Pequot Lakes Area Historical Society: Resident shares thoughts on olden days education

Early Pequot School: Men in front are thought to be members of the Board of Education of the time. Building shown may have been the remodeled blacksmith shop.

Creating interest in local history and refreshing waning knowledge of that same history - this is what we hope to accomplish as the Pequot Lakes Area Historical Society shares memories from past residents of the Pequot Lakes area.

This week, we share more memories by Myrtle Mabbot, who died in 1982.

Educating their young people was a key goal in any community that intended to grow and prosper, and was usually among the first needs addressed in town charters. A school site was typically donated by a local landowner and building done by community volunteers.

Beyond the “city limits," townships set up independent school districts. They served the rural families living in a one-mile radius of each school. As a student, Mabbot had first-hand knowledge of the pioneer Pequot Lakes school system.

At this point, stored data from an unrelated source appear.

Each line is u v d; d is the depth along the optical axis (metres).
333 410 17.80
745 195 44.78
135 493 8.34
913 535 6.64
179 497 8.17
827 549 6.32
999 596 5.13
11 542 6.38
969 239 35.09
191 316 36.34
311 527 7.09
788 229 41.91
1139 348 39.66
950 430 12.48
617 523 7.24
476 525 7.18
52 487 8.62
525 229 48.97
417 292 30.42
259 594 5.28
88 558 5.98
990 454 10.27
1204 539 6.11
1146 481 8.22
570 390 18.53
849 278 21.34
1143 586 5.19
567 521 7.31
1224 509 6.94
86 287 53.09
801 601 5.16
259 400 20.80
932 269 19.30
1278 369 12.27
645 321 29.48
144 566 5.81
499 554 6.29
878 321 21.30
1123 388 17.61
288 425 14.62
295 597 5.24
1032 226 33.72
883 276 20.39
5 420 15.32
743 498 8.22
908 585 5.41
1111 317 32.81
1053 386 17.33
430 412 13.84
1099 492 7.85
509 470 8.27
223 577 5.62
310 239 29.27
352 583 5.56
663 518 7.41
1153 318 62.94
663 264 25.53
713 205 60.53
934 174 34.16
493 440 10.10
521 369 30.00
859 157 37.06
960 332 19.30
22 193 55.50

It wasn’t quite like the one we have now.

She writes: The first established school was in Frog Town, at the north end of Sibley Lake, where the local dump was up until recent years. (Note from 2020: Mabbot recorded this information in the 1970s. I don’t know if the first school and the local dump co-existed. Let’s say, not.)

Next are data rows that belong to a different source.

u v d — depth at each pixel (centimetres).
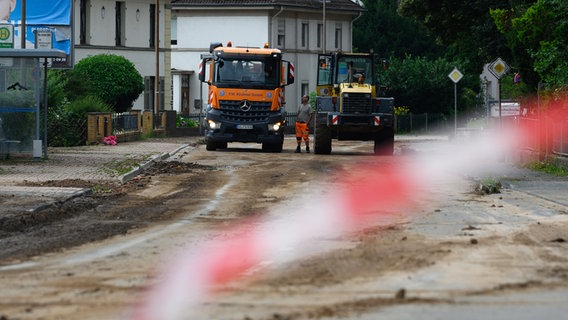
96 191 4981
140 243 3159
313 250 2969
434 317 1997
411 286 2345
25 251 3009
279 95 9462
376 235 3325
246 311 2059
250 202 4538
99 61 13925
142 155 7956
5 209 4022
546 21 6931
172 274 2545
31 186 5069
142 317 2008
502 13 8219
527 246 3028
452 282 2397
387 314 2023
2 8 10331
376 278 2456
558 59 6694
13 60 7131
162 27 16388
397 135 18200
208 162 7569
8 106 7144
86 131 9825
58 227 3628
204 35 19025
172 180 5806
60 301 2177
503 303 2142
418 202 4528
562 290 2294
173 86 18975
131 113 11944
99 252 2962
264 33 18600
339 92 9369
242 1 18688
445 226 3584
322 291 2283
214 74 9438
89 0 15025
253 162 7569
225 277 2492
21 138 7181
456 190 5162
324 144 9056
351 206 4344
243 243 3147
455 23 12306
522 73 7844
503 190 5169
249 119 9406
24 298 2214
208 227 3603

The one-room school was heated by a common barrel stove and the drinking water was supplied by a water bucket and everyone drank from the one dipper.

Church service was also held in this school. Later, the school was moved into town and was in the building where the bakery is now. Later they built a two-room school where the parking lot for the Carpet Shop is now located. (That’s at the intersection of the road to Breezy Point and the old old highway).

They held school there until 1914 when they moved into the building now used as a Carpet Showroom. Of course, for the first few years, it was only the front half of that building. Later on, when the districts consolidated the east half was added and then the gym was added later. They had school for the first four grades in Crosslake and also used the school in Jenkins for the first four grades from Jenkins and Pequot until our new school was completed.

Teachers in those days were very poorly paid. In the early 1900s they ranged from $35 to $45 per month. A contract with E Adkins in 1906 provided that he care for the furnace and keep the upper rooms swept and dusted as well as teach school for $45 per month. During the same year Anne Lampson’s contract called for sweeping and dusting and teaching for $35 per month.

Another note: $35 a month doesn’t scream “living wage” in the era we’re living in. For decades, the value of the dollar we work for has been inflated beyond the imagination of people who lived and worked here a century ago. Comparing the buying power of a dollar then and now would add perspective to the discussion, but it’s still hard to shake that initial impression.

Karen Bye is president of the Pequot Lakes Area Historical Society.